Aim of the task: Within the listing below, how many lines contain the word "Acara"? Answer with the number only.

======

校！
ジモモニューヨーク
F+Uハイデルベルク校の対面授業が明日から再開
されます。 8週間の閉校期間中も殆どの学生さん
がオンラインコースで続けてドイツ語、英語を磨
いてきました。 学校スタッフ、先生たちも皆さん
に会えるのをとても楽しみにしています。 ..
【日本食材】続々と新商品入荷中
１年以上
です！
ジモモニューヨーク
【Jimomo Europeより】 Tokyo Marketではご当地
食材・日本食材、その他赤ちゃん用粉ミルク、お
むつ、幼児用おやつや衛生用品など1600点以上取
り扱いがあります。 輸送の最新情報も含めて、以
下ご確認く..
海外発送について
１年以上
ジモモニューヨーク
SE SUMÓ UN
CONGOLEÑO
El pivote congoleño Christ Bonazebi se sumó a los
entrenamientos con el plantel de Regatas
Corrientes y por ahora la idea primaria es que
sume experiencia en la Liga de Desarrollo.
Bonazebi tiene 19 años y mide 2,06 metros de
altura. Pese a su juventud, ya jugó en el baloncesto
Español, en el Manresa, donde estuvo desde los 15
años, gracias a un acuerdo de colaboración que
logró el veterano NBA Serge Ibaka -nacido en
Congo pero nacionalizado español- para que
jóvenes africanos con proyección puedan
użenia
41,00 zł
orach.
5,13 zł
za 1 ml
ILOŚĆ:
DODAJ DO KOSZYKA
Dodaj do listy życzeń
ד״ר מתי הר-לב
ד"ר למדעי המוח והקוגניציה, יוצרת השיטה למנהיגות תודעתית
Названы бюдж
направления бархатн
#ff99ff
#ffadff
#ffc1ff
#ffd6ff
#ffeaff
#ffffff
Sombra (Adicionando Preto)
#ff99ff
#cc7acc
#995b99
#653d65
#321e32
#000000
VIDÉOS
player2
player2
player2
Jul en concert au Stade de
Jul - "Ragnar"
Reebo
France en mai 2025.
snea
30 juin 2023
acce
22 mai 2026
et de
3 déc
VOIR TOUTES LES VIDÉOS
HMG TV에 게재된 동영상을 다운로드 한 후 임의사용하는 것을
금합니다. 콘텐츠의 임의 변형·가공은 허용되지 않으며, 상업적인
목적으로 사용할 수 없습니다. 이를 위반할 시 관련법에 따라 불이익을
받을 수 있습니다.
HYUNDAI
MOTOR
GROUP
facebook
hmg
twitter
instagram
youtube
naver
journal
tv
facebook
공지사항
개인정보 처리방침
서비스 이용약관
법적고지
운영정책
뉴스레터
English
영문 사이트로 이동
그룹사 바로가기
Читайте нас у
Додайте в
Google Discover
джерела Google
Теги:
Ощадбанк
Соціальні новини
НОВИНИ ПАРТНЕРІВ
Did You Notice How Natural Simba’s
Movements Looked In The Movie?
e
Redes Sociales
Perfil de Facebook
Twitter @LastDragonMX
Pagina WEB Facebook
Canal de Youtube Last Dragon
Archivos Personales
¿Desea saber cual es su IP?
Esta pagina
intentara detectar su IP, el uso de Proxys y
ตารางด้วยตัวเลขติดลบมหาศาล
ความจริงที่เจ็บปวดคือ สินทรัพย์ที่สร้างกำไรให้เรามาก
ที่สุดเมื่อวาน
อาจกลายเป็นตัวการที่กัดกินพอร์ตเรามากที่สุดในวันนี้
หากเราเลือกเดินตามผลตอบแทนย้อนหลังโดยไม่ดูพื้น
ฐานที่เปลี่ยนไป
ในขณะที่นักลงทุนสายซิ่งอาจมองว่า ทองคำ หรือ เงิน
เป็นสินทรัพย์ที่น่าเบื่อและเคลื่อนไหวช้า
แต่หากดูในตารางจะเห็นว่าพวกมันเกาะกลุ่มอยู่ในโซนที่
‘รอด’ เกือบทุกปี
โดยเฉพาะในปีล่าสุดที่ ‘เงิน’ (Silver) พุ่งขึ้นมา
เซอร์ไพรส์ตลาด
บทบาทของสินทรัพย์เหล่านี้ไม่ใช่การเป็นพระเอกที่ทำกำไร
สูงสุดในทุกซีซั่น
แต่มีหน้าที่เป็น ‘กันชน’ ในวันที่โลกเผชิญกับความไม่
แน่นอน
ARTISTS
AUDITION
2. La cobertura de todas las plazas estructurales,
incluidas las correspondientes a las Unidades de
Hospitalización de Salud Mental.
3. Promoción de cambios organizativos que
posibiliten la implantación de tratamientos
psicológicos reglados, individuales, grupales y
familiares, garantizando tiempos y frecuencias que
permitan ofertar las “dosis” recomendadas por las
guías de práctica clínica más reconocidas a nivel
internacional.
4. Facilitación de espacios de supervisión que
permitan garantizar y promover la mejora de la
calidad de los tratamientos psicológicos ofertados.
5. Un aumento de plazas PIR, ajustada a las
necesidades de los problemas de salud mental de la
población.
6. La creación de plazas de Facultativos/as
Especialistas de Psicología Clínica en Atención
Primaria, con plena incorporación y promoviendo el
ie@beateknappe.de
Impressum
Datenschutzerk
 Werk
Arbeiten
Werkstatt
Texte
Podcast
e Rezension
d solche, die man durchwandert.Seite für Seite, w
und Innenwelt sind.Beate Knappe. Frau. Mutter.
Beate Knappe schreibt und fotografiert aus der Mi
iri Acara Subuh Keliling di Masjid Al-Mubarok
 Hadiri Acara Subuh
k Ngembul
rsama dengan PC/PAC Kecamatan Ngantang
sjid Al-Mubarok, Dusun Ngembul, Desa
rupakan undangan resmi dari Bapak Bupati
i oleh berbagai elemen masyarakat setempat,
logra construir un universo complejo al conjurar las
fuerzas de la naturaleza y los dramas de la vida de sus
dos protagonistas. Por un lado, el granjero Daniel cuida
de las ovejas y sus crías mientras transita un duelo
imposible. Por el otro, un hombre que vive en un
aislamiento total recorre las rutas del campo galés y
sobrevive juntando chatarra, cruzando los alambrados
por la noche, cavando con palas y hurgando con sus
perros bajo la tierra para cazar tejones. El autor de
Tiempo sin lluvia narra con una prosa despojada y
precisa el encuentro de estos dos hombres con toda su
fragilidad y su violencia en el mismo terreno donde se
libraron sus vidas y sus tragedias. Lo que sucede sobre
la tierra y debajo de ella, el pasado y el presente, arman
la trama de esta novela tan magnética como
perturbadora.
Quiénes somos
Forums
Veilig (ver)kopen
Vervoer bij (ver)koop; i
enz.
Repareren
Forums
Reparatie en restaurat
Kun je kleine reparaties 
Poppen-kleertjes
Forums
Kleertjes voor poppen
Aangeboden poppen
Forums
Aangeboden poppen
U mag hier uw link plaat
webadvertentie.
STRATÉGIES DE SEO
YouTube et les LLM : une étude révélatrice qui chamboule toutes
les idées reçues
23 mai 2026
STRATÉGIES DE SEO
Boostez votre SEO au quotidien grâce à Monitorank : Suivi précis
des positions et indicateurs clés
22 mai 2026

======

Output: 2